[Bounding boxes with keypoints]
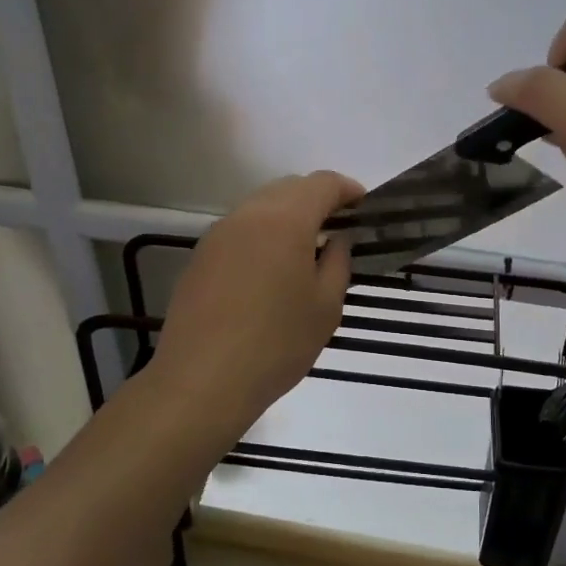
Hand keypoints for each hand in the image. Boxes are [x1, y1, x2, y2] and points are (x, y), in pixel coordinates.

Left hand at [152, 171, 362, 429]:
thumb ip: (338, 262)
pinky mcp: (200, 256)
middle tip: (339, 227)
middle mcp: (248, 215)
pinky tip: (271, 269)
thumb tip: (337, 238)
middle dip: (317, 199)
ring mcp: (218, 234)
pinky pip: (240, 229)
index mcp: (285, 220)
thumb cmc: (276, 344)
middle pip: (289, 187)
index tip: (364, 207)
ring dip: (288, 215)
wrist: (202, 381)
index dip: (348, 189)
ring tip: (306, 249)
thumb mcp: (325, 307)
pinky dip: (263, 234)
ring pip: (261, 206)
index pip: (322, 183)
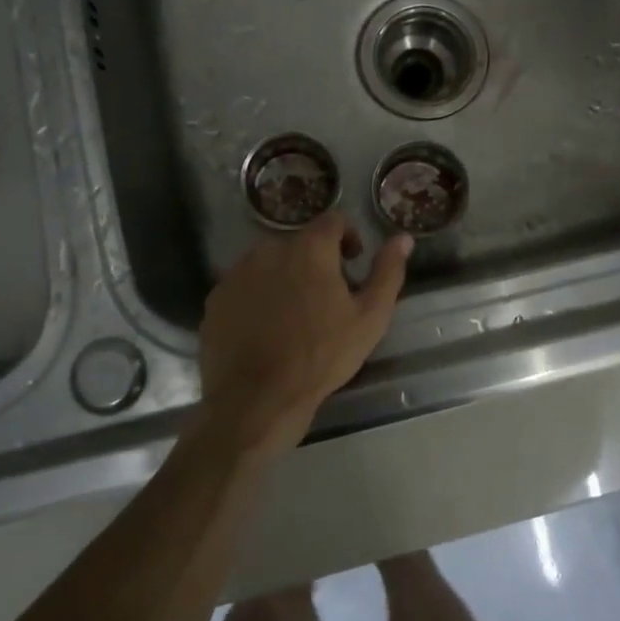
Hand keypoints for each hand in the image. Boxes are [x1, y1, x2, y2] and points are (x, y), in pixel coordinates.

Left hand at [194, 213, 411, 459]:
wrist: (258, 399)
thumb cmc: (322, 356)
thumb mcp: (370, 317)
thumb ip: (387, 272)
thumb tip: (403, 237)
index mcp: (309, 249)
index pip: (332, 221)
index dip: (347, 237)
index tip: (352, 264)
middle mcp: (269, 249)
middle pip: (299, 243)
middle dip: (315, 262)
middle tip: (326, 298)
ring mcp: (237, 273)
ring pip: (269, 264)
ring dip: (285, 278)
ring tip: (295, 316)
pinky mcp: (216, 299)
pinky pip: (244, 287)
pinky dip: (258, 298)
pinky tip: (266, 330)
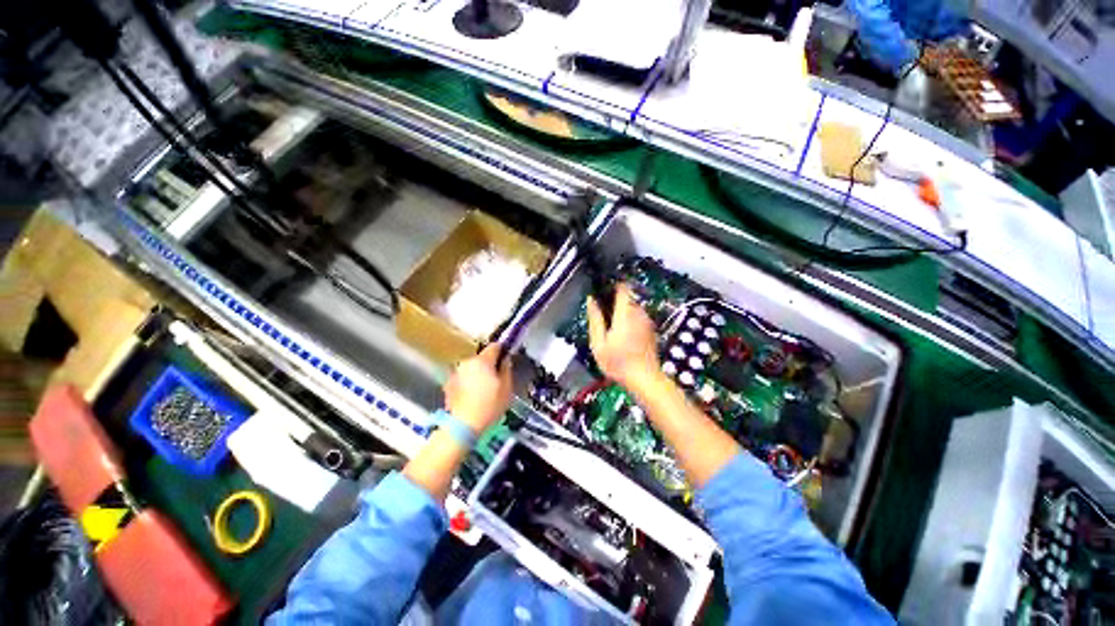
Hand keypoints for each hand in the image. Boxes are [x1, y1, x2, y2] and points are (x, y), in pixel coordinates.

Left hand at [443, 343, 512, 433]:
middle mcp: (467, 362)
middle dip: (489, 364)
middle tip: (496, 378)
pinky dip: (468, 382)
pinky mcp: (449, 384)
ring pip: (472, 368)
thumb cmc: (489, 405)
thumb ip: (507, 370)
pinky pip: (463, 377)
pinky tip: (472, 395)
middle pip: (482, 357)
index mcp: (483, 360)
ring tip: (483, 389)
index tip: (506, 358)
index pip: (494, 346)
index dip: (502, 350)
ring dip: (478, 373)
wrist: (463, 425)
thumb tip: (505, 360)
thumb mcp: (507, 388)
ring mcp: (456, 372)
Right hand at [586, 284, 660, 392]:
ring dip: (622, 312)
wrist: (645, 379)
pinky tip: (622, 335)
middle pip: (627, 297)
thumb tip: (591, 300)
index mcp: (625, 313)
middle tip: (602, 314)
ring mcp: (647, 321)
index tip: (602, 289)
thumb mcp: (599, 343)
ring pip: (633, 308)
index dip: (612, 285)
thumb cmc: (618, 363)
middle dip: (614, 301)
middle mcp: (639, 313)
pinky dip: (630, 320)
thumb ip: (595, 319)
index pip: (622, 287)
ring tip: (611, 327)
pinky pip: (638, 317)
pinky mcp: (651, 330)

* EXERCISE PROMPT *
Count the lines above that contain the word "Left", and reply with only that number.

* WRITTEN SOLUTION *
3